本文抜粋:

----------------------------------------

年末のFM802 RADIO CRAZYが無事終わったので、昨年に続き今年の総まとめを。2023年は25を超えるフェスティバル・イベントでOEMフェスアプリパッケージサービス『FESPLI』を導入していただきました。(LP更新できてない…)今年はフードフェスやオープンキャンパス、イルミネーションイベントと音楽フェスだけでなく様々なタイプのイベントでの導入も拡大し、よりイベントアプリとしての可能性も広がりました。


1.あらゆるものを事前予約で

2023年は予約機能の利用が広がりました。クロークやラウンジ、ワークショップ、オフィシャルグッズなどイベント内のサービスはできる限り事前で受け付けるべきだと改めて感じました。

レディクレではクロークやVIPこたつ、子供向けの優先エリアの事前予約を実施

事前予約を行うメリット

1.予め需要が把握できる→利益やコストの最適化が図れる。
事前受付によって当日までにどれくらいの人がそのサービス利用するか予測ができます。想定よりも需要が多い場合は予めスペースや資材を増やしたり、スタッフを増やしたりと事前に対応ができるので当日バタバタすることが減ります。逆にニーズが少なかった場合はスタッフや発注を減らすなど、無駄なコストを削減することができます。

2.事前に決済が終わっている
アプリ内での事前決済により当日お金のやり取りの必要がなくなります。電波が悪いと電子決済に時間がかかったり、現金だと数字が合わなかったり、紛失や盗難のリスクを抱えます。事前決済に寄ってお客さん一人当たりの対応時間も少なくなり、現金の取り扱いのリスクもぐっと減らすことができます。

3.お客さんが安心してサービスを受けられる
事前予約ができないと当日の売切れを心配したり、朝早くから列に並んだりしてサービスを受ける必要があります。事前予約によってお客さんのストレスを減らすことは、会場内の雰囲気の醸成や安全性にも繋がります。

余談ですが、今年から年末年始の東海道新幹線のぞみが全席指定席(予約制)となりましたが、自由席を求めるホームや券売所の混乱もなくなり、利用者にはかなり好評のようです。不特定多数の人が動くものを事前予約制にすることは提供する側と利用する側に大きなメリットをもたらしてくれると改めて感じました。

2.VIPサービスはこれで良いのか?

----------------------------------------

課題:
a: 本文抜粋のうち「2023年は予約機能の利用が」から「醸成や安全性にも繋がります。」までのくだりを、「お客さん」を「来場者」に改めて書き直すこと。
b: FESPLIの2023年の総まとめの文章を、最後の行に続けて書き進めること。

データ抜粋:
----------------------------------------

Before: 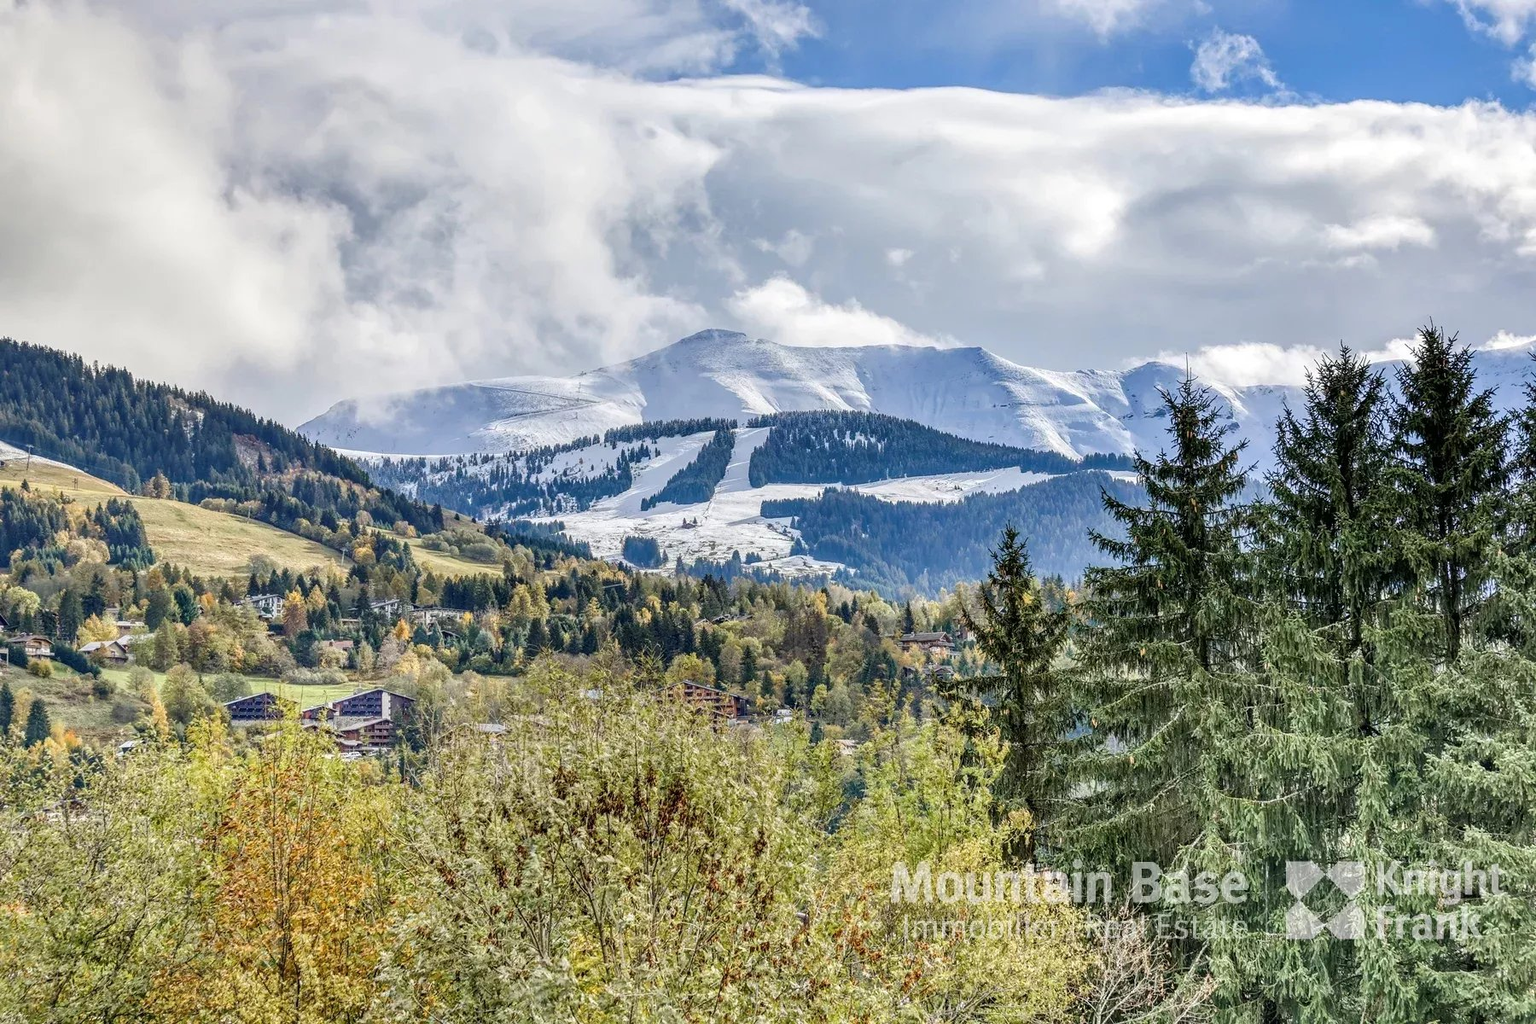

----------------------------------------

解答例:
a:
2023年は予約機能の利用が広がりました。クロークやラウンジ、ワークショップ、オフィシャルグッズなどイベント内のサービスはできる限り事前で受け付けるべきだと改めて感じました。

レディクレではクロークやVIPこたつ、子供向けの優先エリアの事前予約を実施

事前予約を行うメリット

1.予め需要が把握できる→利益やコストの最適化が図れる。
事前受付によって当日までにどれくらいの人がそのサービス利用するか予測ができます。想定よりも需要が多い場合は予めスペースや資材を増やしたり、スタッフを増やしたりと事前に対応ができるので当日バタバタすることが減ります。逆にニーズが少なかった場合はスタッフや発注を減らすなど、無駄なコストを削減することができます。

2.事前に決済が終わっている
アプリ内での事前決済により当日お金のやり取りの必要がなくなります。電波が悪いと電子決済に時間がかかったり、現金だと数字が合わなかったり、紛失や盗難のリスクを抱えます。事前決済に寄って来場者一人当たりの対応時間も少なくなり、現金の取り扱いのリスクもぐっと減らすことができます。

3.来場者が安心してサービスを受けられる
事前予約ができないと当日の売切れを心配したり、朝早くから列に並んだりしてサービスを受ける必要があります。事前予約によって来場者のストレスを減らすことは、会場内の雰囲気の醸成や安全性にも繋がります。

b:
フェスティバルを快適に過ごすために有料で提供されるVIPサービス。サマソニでは以前からプラチナチケットが売られており、今年からフジロックでも"フジロックプラス"が導入されました。私もフジロックプラスを実際に買って体験してみました。

VIPサービスの一例としてはこのようなものがあります。
・VIP専用シャトルバスが使える
・VIP専用ラウンジを利用できる
・専用トイレが使用できる
・専用エリアで快適にライブが見れる
・飲食店やグッズで優先レーンが利用できる

基本的にVIPチケットはこれらのサービスが全てもしくは複数を1日中使用できるものとなり、値段も高額。しかし、フェスとはどこまで行ってもライブを見ることがメインです。VIPサービスを利用するタイミングというのは限定的で、コスパとしてはめちゃくちゃ悪い。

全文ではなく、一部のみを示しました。